• [Given entries]
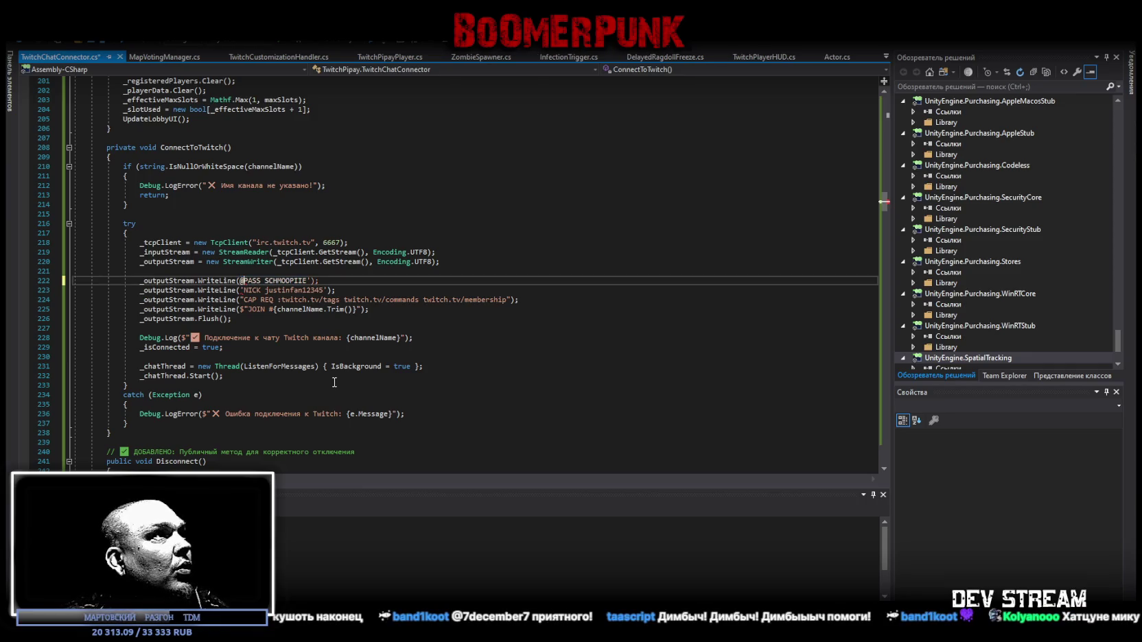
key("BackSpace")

==

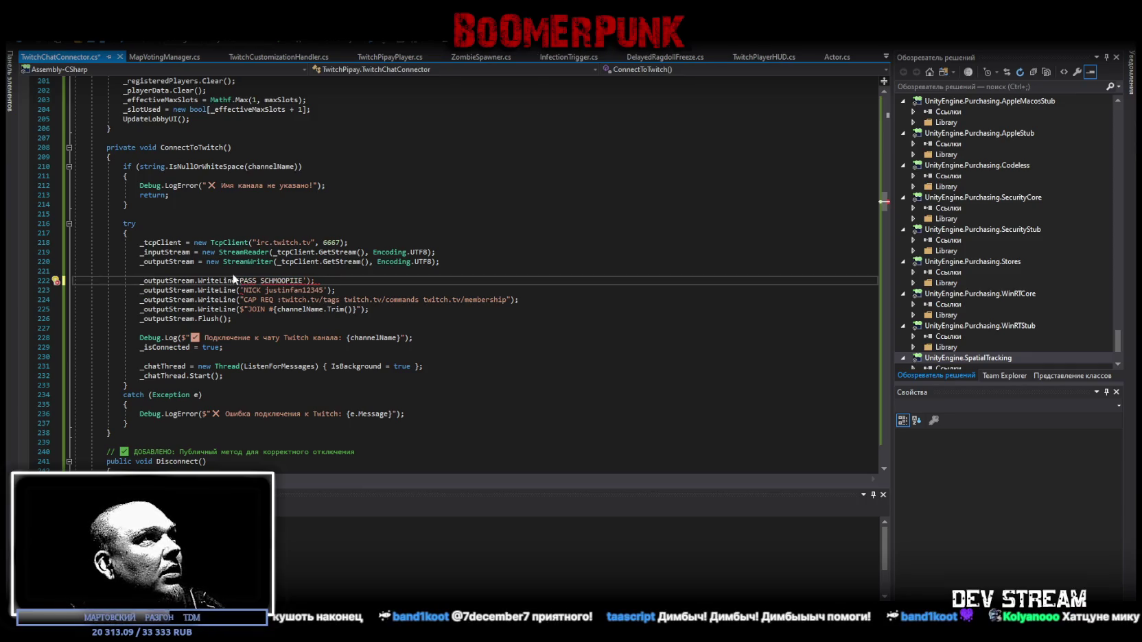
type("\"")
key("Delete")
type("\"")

...

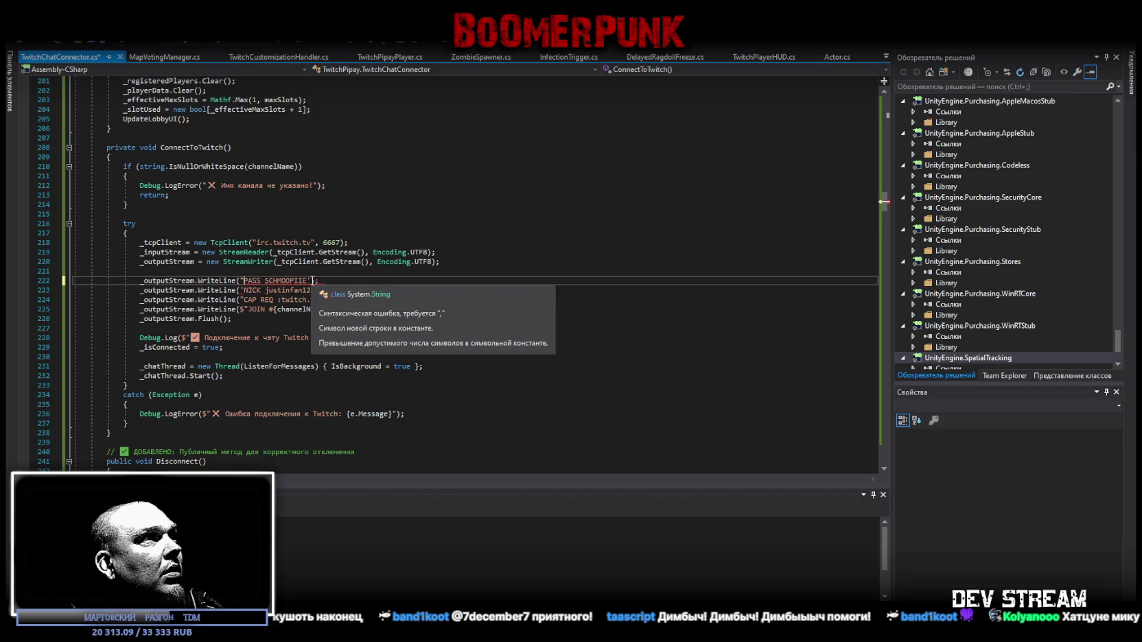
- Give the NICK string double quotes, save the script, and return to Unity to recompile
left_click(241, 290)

• [The task] Extract the lines of the preceding material that run from the line with "- Give the NICK" through the line with "left_click(241, 290)", inclusive, reproducing them exactly and adding nothing.

• [Output for this task]
- Give the NICK string double quotes, save the script, and return to Unity to recompile
left_click(241, 290)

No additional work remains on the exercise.